If the causal system is represented by Case A or case B, then we cannot estimate a causal effect directly by the difference in medians before and after the change. If the system is described by Case C, then the difference in medians estimates the causal effect.
In Case A, Patient Nature affects whether the patient experiences Hi touch care, shown by the arrow between Patient Nature and Hi touch care. For example, patients who have a better experience with the care team may be more likely to respond to outreach and in turn get more touches. In DAG terms, there is a ‘backdoor’ path from outcome through Patient Nature to the change in workflow.
In both Cases A and B, there is an arrow from Week 7 to Patient Nature. This means that we allow for the possibility that some unmeasured factors have changed starting in Week 7 that have affected the patients receiving care. The patients after the change may differ in important ways from the patients treated before the change. A strong seasonal pattern in the health of patients treated by the clinic aligned with the change to adopt Hi touch care is an example of confounding that undermines a claim of causal effect.
Again, a backdoor path from the effect Current A1c and the change Hi touch care means there is confounding.
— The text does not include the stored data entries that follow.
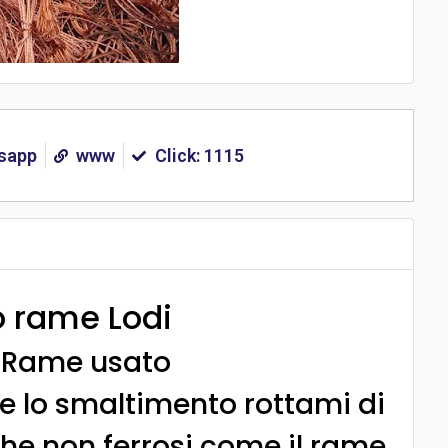
sapp
www
Click: 1115
 rame Lodi
Rame usato
lo e lo smaltimento rottami di
che non ferrosi come il rame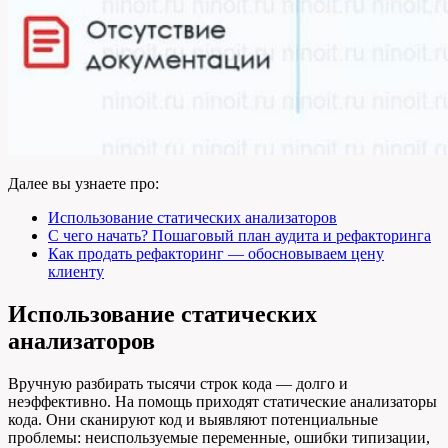
Далее вы узнаете про:
Использование статических анализаторов
С чего начать? Пошаговый план аудита и рефакторинга
Как продать рефакторинг — обосновываем цену
клиенту
Использование статических
анализаторов
Вручную разбирать тысячи строк кода — долго и
неэффективно. На помощь приходят статические анализаторы
кода. Они сканируют код и выявляют потенциальные
проблемы: неиспользуемые переменные, ошибки типизации,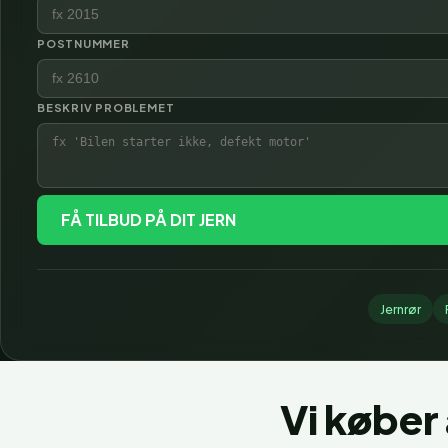
POSTNUMMER
BESKRIV PROBLEMET
FÅ TILBUD PÅ DIT JERN
Jernrør
Vi køber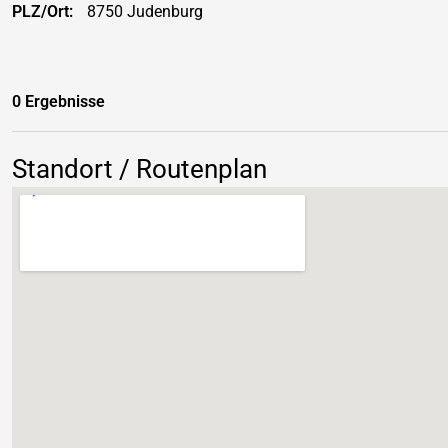
PLZ/Ort:
8750 Judenburg
0 Ergebnisse
Standort / Routenplan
The DAG makes this confounding easy to see.
In Case C, the DAG shows no backdoor paths from the effect to the proposed change. This DAG asserts that Patients seen before Week 7 are just like Patients seen starting in Week 7 on all factors that might affect whether they experience Hi touch care. In causal inference language, patients are ‘exchangeable’ before and after the change.
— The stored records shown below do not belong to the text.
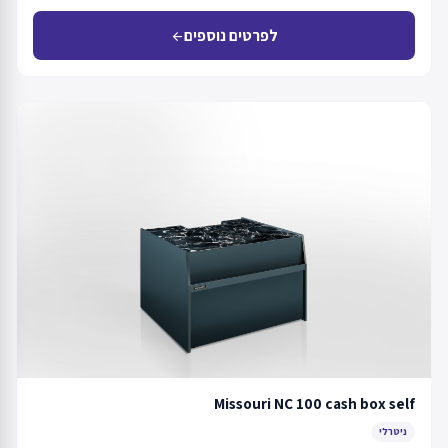
לפרטים נוספים
arrow_back
Missouri NC 100 cash box self
ניטרלי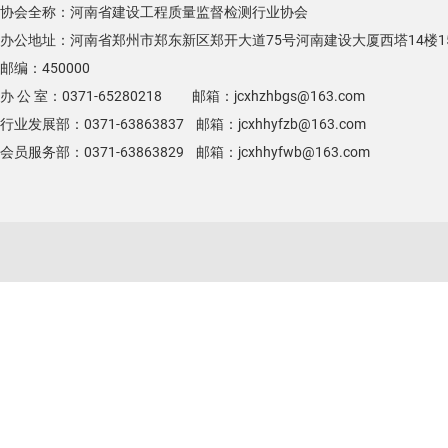
协会全称：河南省建设工程质量监督检测行业协会
办公地址：河南省郑州市郑东新区郑开大道75号河南建设大厦西塔14楼1
邮编：450000
办 公 室：0371-65280218 邮箱：jcxhzhbgs@163.com
行业发展部：0371-63863837 邮箱：jcxhhyfzb@163.com
会员服务部：0371-63863829 邮箱：jcxhhyfwb@163.com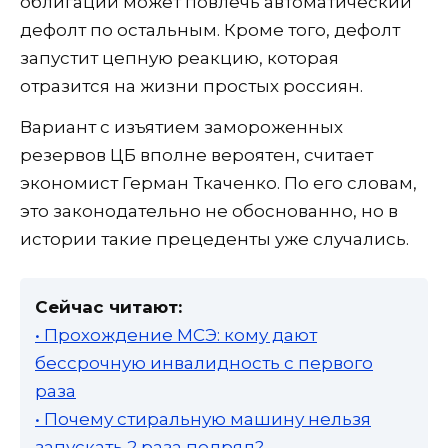
облигаций может повлечь автоматический
дефолт по остальным. Кроме того, дефолт
запустит
цепную реакцию, которая
отразится на жизни простых россиян.
Вариант с изъятием замороженных
резервов ЦБ вполне вероятен, считает
экономист Герман Ткаченко. По его словам,
это законодательно не обоснованно, но в
истории такие прецеденты уже случались.
Сейчас читают:
• Прохождение МСЭ: кому дают
бессрочную инвалидность с первого
раза
• Почему стиральную машину нельзя
запускать 2 раза подряд?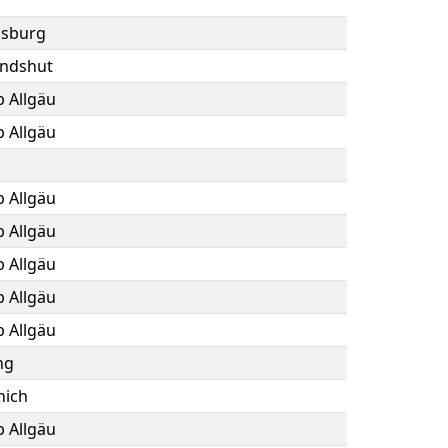
nsburg
andshut
b Allgäu
b Allgäu
b Allgäu
b Allgäu
b Allgäu
b Allgäu
b Allgäu
ng
nich
b Allgäu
The improvement team must argue for case C in asserting a causal effect; the run chart itself is compatible with all three cases.
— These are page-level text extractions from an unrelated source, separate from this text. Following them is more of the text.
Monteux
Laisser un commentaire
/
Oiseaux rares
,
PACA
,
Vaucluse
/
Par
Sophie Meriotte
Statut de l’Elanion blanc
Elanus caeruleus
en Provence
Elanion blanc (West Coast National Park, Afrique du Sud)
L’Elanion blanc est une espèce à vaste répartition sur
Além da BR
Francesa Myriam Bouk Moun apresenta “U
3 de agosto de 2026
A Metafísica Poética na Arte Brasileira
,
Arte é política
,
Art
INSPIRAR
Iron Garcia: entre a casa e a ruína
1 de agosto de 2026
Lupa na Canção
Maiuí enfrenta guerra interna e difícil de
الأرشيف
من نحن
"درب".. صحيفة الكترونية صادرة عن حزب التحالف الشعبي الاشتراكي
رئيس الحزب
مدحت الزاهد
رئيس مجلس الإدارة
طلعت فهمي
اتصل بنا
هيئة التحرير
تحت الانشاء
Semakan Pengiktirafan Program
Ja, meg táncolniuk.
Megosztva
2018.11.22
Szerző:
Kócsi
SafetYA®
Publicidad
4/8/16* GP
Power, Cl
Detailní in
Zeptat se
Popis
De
Management Control and Causal Effects
Management actions can reduce or eliminate some confounding. Design of care to apply the high touch approach to all patients seen by the care team removes or at least weakens the arrow between Patient Nature and Hi Touch care. If the Hi touch care change gets adopted by multiple care teams, standardizing work to reduce care team to care team variation will attenuate possible confounding (back door paths) involving a care team factor.
Confounding of Patient Nature with the time of the change at Week 7 is more of a challenge. While people close to the work may have insight into whether the patients seen after the change are different in important ways from patients seen before the change, continued monitoring of performance will be necessary to discount likelihood of time-associated confounding. On the other hand, if the change is adopted by multiple care teams starting at different times, with similar effects, then there is more evidence that timing of the change does not influence the improvement.
Summary: Causal Inference and Improvement
Care teams and their advisers want to know whether a change causes improvement so they can sustain and spread effective practices.
When we use a run chart or control chart to monitor explicit changes aimed at improvement, we look for a signal of special cause that corresponds to the time stamp of the change in workflow. We need make a causal argument to determine whether that special cause signal is causal. The charted data by themselves do not suffice to justify a causal interpretation.
A causal DAG is a practical way to summarize a causal argument, relatively easy to communicate and understand by care teams and their advisers.
If a causal DAG justifies a causal interpretation of the signal from the control chart, then the signal of an assignable or special cause in the Shewhart/Deming sense aligns with an estimate of causal effect as defined in modern causal inference.